Different types of pathways were not statistically associated with age, gender, laterality, DM type, BCVA at the time of FTMH formation, lens status, MH size, MHRD, FVP severity, FVP activity, CMT, follow-up duration, final BCVA, early and final foveal contours; however, they were significantly associated with the presence of ERM/VMT (p = 0.001), TRD (p < 0.001), LMH (p < 0.001) and foveal thinning (p < 0.001). Predominantly more eyes in type 1 and type 2 groups had ERM/VMT than those in types 3 and 4. On the other hand, much more eyes in types 3 and 4 had TRD. Overall, the edges of FTMH were flat in 15 eyes (71.4%). Flat hole edges were observed in 5 eyes (83.3%), 5 eyes (62.5%), 2 eyes (50.0%), and 3 eyes (100.0%), in types 1, 2 (Figure 3d), 3 and 4 (Figure 5d), respectively. Active FVP was found in 2 eyes (33.3%), 1 eye (12.5%), 2 eyes (50%), and 3 eyes (100.0%) in types 1, 2, 3 and 4, respectively. Two of the 3 eyes with spontaneous closure of FTMH belonged to type 2 FTMH formation pathway and FTMH closed spontaneously at 2 and 4 months, respectively. The other one presenting with MHRD belonged to type 1. In this case, the patient preferred not to have surgery, and during follow-up, the retina was reattached and spontaneous closure of FTMH was observed 19 months later. Although statistical investigation of the associated features was not possible because of the small number of cases, eyes with spontaneous closure of FTMH seemed to have better BCVA at the time of FTMH formation (logMAR 0.97 vs. logMAR 1.48) and smaller minimal MH diameter (261 μm vs. 460 μm) when compared to eyes without spontaneous closure of FTMH.

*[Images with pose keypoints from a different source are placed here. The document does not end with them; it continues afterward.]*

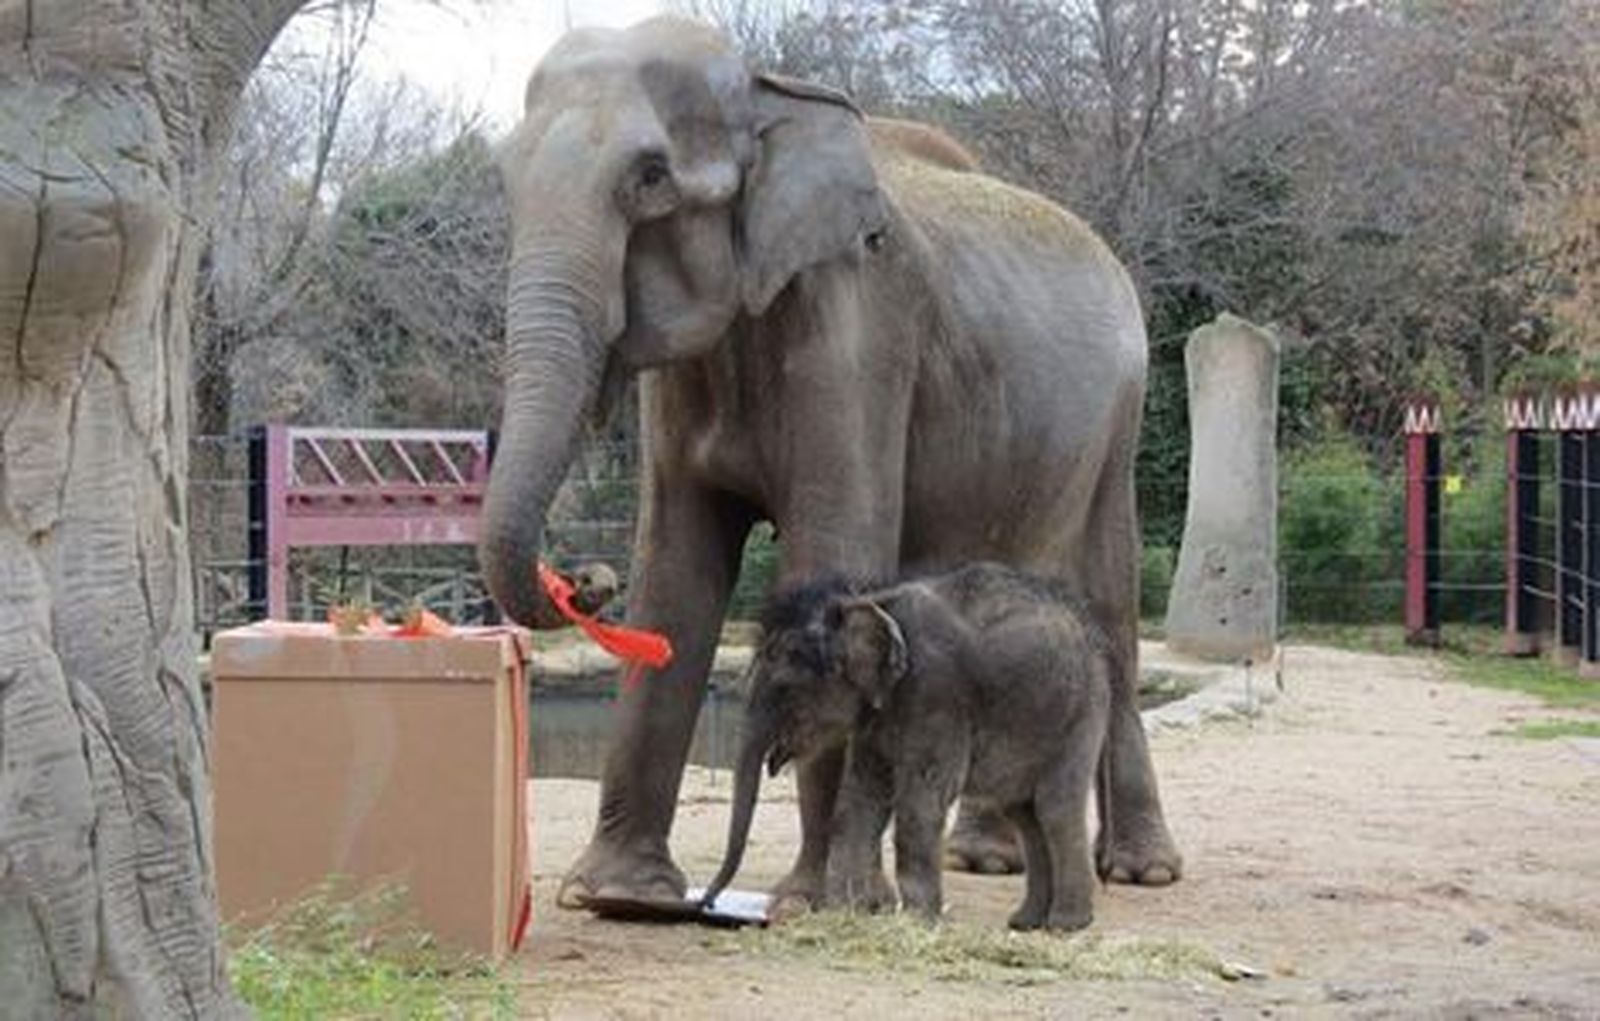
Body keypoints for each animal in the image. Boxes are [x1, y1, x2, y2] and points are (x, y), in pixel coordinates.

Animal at [702, 564, 1113, 931]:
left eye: (785, 688)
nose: (707, 902)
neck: (864, 601)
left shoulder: (937, 695)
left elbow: (921, 799)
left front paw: (917, 921)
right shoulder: (876, 713)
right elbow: (860, 798)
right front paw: (842, 914)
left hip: (1079, 717)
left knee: (1055, 807)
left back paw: (1065, 925)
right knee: (1024, 813)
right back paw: (1026, 923)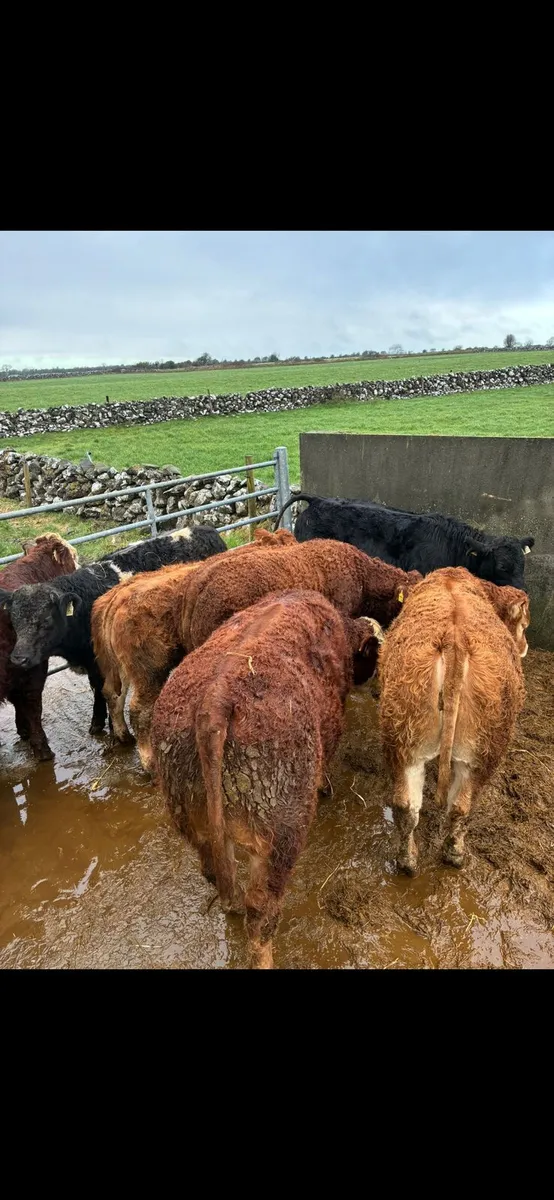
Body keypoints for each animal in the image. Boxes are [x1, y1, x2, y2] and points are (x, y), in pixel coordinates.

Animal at [91, 527, 297, 760]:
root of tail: (116, 597)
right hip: (149, 673)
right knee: (140, 710)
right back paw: (149, 760)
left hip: (121, 670)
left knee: (112, 694)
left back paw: (123, 736)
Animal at [150, 589, 385, 969]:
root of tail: (216, 700)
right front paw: (325, 786)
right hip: (279, 839)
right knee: (260, 912)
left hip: (192, 820)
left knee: (216, 872)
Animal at [378, 566, 529, 876]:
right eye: (524, 624)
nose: (525, 647)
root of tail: (454, 640)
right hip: (485, 754)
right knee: (462, 805)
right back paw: (455, 854)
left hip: (403, 741)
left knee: (407, 807)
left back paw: (408, 860)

Eyes with MHRD were associated with poorer BCVA (LogMAR 1.67 vs. LogMAR 0.89, p < 0.001), shorter duration of FTMH formation (12.9 months vs. 31.7 months, p = 0.038), higher proportion of grade 3 and grade 4 FVP (50.0% vs. 0%, p = 0.030), higher proportion of active FVP (57.1% vs. 0%, p = 0.015), lower rate of ERM/VMT (42.9% vs. 100.0%, p = 0.015), and higher rate of TRD (50.0% vs. 0%, p = 0.030) when compared to those with FTMH and without RD. FVP severity was associated with its location (p < 0.001), and the presence of TRD (p = 0.047) as well as LMH (p = 0.043). Both of the 2 eyes with grade 4 FVP belonged to widespread type. All of the 3 eyes with central type FVP location had grade 1 FVP severity. Eyes with grade 3 FVP had predilection for TRD. Six of the 8 eyes (75.0%) with LMH had grade 1 or grade 2 FVP.
Anatomical and functional outcomes
FTMHs were closed in 18 of the 20 eyes (90.0%) at three months after surgery or spontaneous closure, and in 20 eyes (100.0%) at the last follow-up. Retina was completely attached in 18 eyes (90.0%) and partially attached in 2 eyes (10.0%) at 3 months as well as at the last follow-up. Several foveal contours were noted at the last follow-up: U-, V-, W-shaped closure in 10 eyes (50.0%), 3 eyes (15.0%), and 6 eyes (30.0%), respectively, and partial retinal detachment in 1 eye (5.0%) (Table 1). BCVA improved from LogMAR 1.41 ± 0.53 to 1.15 ± 0.66 (p = 0.038) at 3 months postoperatively or 3 months after MH spontaneous closure and 1.13 ± 0.77 (p = 0.133) at the last follow-up. Thirteen eyes (65.0%) achieved a final visual acuity of 20/200 or better. BCVA improved or was stable in 17 eyes (85.0%) at the last follow-up.